Open Treatment of Anterior Impingement Syndrome of the Ankle in Elite Level Soccer Players.
- Author:
Kyung Tai LEE
1
;
Ki Won YOUNG
;
J Young KIM
;
Eung Soo KIM
;
Seung Do CHA
Author Information
1. Department of Orthopaedic Surgery, Eulji Hospital, Seoul, Korea. lkt2408@eulji.or.kr
- Publication Type:Original Article
- Keywords:
Ankle;
Anterior impingement in soccer player;
Open debridement
- MeSH:
Ankle*;
Debridement;
Follow-Up Studies;
Humans;
Magnetic Resonance Imaging;
Male;
Osteophyte;
Physical Examination;
Retrospective Studies;
Soccer*;
Sports;
Surgical Procedures, Operative;
Tendinopathy
- From:Journal of Korean Foot and Ankle Society
2004;8(1):76-80
- CountryRepublic of Korea
- Language:Korean
-
Abstract:
PURPOSE: We assessed the results of open treatment of anterior impingement syndrome of the ankle in elite level soccer players and concomitant injuries were idenfied. MATERIALS AND METHODS: We retrospectively reviewed twenty one elite level soccer players diagnosed with anterior impingement syndrome who underwent open debridement between January 1997 and January 2002. All were men and the mean age at the operation was 21 years (range 16 to 27). The mean follow-up duration was 31 months (13 to 71). Concomitant abnormalities were idenfied through physical examination, bone scan and MRI. On a preoperative lateral radiograph, patients were classified according to McDermott's stage. Anteromedial or anterolateral approach was used at the operation and osteophyte was removed with osteotome and rongeur. When chronic ankle instability was accompanying, we performed Modified Brostrom-Gould procedure and for osteochondral lesion, multiple drilling was applied. The Ogilvie-Harris scoring system was used as a clinical scale to evaluate pain, swelling, stiffness and limitation of activity. The results were scored as excellent (15 to 16 points), good (13 to 14) and otherwise unsatisfactory. The time to return to full activity including sports activity was determined. RESULTS: Eighteen of twenty one patients had an excellent outcome. Three patients were graded unsatisfactory and two of them abandoned their career due to the persistence of residual pain.
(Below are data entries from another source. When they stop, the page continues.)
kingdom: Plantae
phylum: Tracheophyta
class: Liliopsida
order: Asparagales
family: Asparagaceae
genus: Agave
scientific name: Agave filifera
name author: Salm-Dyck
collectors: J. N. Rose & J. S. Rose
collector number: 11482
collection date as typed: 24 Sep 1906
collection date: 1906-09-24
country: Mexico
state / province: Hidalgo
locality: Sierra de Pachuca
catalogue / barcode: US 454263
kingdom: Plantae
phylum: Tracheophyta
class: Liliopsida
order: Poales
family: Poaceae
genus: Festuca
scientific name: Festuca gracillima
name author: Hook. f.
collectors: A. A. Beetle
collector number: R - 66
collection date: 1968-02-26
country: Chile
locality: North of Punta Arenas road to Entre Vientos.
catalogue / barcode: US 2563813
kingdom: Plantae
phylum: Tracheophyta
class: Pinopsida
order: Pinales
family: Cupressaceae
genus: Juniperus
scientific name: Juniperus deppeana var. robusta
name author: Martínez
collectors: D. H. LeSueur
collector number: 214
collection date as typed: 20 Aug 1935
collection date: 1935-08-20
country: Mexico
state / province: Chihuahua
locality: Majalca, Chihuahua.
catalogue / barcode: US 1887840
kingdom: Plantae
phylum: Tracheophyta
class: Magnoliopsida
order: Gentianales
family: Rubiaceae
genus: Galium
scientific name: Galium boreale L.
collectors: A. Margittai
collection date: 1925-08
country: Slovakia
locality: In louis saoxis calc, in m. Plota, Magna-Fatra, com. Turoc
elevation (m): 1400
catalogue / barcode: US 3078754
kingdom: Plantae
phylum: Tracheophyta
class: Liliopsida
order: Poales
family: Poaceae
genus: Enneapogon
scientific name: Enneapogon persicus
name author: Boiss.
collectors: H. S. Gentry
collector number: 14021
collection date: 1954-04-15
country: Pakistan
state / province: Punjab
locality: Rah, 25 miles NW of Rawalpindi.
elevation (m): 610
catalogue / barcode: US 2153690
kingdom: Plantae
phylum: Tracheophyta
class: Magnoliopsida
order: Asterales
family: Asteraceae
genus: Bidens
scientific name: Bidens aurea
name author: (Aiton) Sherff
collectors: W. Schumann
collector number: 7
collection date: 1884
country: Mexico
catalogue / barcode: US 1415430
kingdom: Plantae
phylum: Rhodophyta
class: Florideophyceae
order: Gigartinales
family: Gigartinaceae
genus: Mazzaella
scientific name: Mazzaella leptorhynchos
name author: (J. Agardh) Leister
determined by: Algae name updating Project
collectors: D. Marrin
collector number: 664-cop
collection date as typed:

Concomitant abnormalities were found including twelve cases of chronic ankle instability, three cases of osteochondral lesion and two cases of flexor hallucis longus tendinitis. CONCLUSION: Open debridement was successfully applied to the elite level soccer player with anterior impingement syndrome of the ankle. Considerable coexistence of other abnormalities such as chronic ankle instability may encourage us to consider additional operative procedure.